Document layout detection data:
--------

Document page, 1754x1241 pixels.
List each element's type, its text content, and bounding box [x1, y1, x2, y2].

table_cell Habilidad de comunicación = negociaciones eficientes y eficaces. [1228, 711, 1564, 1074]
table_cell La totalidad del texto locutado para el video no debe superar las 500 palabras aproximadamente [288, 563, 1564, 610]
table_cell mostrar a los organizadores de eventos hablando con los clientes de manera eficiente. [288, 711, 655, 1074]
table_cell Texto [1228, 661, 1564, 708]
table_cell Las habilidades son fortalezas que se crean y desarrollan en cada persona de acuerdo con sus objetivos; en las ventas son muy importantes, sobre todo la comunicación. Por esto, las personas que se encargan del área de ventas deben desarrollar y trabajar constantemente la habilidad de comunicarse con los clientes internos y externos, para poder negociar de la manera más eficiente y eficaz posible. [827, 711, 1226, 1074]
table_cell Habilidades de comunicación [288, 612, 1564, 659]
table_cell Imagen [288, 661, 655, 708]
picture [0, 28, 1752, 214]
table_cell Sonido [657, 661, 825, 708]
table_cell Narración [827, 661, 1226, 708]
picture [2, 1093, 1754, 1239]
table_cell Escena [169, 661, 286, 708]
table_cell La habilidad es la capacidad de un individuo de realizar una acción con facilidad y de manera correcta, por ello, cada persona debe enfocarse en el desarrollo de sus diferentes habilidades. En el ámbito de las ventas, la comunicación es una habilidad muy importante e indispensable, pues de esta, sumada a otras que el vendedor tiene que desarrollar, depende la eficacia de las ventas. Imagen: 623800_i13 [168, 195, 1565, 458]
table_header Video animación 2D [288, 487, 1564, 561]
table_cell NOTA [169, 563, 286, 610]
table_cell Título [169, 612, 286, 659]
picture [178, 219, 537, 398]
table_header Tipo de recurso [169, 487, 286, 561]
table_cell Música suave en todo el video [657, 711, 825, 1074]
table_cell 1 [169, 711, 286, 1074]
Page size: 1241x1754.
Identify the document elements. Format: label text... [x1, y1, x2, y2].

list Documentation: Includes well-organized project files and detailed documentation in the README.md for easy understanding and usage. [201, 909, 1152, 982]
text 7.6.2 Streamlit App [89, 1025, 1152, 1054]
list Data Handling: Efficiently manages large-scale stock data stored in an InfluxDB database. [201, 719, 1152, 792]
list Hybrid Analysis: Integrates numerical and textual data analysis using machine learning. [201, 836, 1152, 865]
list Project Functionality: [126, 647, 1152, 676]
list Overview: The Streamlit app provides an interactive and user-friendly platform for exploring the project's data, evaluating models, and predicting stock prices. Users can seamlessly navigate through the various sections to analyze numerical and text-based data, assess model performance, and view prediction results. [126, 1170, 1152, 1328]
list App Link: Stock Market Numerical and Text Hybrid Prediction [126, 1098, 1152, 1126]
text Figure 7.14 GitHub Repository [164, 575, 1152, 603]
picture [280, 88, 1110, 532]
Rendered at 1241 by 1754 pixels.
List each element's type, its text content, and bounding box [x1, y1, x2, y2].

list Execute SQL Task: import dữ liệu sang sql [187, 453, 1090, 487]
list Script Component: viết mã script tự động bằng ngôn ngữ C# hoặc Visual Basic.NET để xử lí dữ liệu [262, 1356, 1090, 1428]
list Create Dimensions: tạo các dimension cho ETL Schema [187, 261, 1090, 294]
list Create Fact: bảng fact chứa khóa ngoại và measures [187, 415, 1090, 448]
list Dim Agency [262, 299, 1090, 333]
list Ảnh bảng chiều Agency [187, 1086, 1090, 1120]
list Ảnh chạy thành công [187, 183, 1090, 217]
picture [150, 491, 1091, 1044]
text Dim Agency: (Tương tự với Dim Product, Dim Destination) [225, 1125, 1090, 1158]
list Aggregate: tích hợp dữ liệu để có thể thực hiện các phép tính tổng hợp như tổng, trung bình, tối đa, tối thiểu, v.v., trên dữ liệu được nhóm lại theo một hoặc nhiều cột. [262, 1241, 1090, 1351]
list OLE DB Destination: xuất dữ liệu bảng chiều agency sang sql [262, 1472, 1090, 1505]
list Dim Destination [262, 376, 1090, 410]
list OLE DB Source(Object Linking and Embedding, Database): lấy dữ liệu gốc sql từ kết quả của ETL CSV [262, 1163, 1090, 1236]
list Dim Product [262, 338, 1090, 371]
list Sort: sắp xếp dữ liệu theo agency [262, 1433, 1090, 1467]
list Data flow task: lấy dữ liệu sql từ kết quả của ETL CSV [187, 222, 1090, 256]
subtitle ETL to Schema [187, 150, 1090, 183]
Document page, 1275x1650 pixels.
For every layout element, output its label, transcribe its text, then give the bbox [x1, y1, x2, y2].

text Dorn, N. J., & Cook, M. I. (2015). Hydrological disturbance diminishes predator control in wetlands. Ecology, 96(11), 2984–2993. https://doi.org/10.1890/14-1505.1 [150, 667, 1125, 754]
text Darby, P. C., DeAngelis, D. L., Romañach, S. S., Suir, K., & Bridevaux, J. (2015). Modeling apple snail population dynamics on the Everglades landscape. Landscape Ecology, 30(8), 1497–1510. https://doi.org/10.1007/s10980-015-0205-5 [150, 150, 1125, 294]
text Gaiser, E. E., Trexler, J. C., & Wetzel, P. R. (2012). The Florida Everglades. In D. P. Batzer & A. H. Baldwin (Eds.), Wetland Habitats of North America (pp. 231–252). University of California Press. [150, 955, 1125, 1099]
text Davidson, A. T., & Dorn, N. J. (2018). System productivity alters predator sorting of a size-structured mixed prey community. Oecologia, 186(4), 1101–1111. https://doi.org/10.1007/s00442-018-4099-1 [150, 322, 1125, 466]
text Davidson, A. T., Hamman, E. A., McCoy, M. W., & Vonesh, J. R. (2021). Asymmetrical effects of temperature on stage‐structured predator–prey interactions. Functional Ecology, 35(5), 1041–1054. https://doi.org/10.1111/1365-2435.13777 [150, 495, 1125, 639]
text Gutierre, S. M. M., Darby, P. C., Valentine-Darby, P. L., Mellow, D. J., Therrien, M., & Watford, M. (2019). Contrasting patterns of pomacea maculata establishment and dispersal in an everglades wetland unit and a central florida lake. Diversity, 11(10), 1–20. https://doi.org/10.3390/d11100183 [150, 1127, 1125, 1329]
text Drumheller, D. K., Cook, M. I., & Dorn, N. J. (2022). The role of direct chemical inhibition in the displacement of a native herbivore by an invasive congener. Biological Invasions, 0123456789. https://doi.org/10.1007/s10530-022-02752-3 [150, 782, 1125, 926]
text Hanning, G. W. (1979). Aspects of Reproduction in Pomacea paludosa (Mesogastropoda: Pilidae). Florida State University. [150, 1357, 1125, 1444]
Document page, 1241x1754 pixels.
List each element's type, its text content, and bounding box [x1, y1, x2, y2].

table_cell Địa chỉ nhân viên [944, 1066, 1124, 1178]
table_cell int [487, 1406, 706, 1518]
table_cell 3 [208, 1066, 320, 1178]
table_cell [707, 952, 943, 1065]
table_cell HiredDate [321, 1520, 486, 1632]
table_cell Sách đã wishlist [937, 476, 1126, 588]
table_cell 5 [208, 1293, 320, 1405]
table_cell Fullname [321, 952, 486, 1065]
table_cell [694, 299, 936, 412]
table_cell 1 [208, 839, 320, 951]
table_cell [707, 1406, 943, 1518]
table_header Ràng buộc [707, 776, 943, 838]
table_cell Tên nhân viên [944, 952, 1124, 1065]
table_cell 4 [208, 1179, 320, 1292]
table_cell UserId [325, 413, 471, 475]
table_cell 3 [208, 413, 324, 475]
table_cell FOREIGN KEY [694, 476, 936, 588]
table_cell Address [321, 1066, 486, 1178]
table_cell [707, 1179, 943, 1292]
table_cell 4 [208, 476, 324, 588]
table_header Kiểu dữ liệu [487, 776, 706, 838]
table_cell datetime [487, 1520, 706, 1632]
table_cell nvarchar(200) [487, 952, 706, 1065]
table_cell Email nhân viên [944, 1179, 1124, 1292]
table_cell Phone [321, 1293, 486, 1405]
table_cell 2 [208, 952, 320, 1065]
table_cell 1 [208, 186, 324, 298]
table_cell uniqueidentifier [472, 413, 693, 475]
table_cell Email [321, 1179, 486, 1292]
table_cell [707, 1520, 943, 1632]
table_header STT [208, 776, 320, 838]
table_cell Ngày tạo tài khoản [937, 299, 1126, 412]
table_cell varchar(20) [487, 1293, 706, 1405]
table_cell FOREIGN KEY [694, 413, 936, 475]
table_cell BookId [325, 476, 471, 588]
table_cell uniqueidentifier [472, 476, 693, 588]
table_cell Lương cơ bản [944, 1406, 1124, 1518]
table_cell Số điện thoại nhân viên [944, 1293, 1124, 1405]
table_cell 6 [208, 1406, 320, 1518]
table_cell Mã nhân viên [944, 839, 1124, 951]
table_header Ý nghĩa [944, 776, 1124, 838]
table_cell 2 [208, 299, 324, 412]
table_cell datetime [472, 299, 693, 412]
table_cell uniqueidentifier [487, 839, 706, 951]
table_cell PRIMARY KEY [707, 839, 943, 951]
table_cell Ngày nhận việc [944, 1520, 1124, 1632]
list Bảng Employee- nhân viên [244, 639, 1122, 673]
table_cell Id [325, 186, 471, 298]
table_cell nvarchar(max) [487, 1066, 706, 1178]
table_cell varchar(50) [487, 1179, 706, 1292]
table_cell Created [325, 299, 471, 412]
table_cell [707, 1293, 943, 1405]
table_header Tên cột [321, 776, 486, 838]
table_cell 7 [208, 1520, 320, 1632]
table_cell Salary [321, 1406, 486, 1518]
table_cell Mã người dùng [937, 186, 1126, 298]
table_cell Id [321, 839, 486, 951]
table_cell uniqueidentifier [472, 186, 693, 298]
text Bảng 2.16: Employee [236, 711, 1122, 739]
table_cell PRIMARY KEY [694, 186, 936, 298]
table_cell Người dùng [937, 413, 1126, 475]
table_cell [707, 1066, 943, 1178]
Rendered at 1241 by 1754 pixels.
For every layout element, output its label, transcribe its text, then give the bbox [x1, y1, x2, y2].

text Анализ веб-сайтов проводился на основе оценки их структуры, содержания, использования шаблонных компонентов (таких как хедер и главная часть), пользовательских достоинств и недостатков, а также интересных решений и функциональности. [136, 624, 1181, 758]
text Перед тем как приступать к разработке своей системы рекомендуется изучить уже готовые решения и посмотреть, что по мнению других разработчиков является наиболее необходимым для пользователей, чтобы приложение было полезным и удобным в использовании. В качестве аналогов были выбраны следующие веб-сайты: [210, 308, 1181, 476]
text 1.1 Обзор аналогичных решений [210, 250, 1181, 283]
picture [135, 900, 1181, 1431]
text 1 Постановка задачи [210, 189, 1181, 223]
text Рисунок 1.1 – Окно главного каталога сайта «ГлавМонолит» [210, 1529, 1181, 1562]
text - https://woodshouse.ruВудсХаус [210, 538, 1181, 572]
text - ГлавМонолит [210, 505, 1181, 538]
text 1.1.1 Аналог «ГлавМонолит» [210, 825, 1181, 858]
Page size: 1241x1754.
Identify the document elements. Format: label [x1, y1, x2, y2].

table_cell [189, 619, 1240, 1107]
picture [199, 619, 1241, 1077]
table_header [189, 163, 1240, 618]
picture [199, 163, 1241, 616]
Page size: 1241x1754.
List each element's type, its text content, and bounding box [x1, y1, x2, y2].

--------

■ How to complete this task
Copy every line from the records above that contains the word "clientes".

■ Exercise result
table_cell mostrar a los organizadores de eventos hablando con los clientes de manera eficiente. [288, 711, 655, 1074]
table_cell Las habilidades son fortalezas que se crean y desarrollan en cada persona de acuerdo con sus objetivos; en las ventas son muy importantes, sobre todo la comunicación. Por esto, las personas que se encargan del área de ventas deben desarrollar y trabajar constantemente la habilidad de comunicarse con los clientes internos y externos, para poder negociar de la manera más eficiente y eficaz posible. [827, 711, 1226, 1074]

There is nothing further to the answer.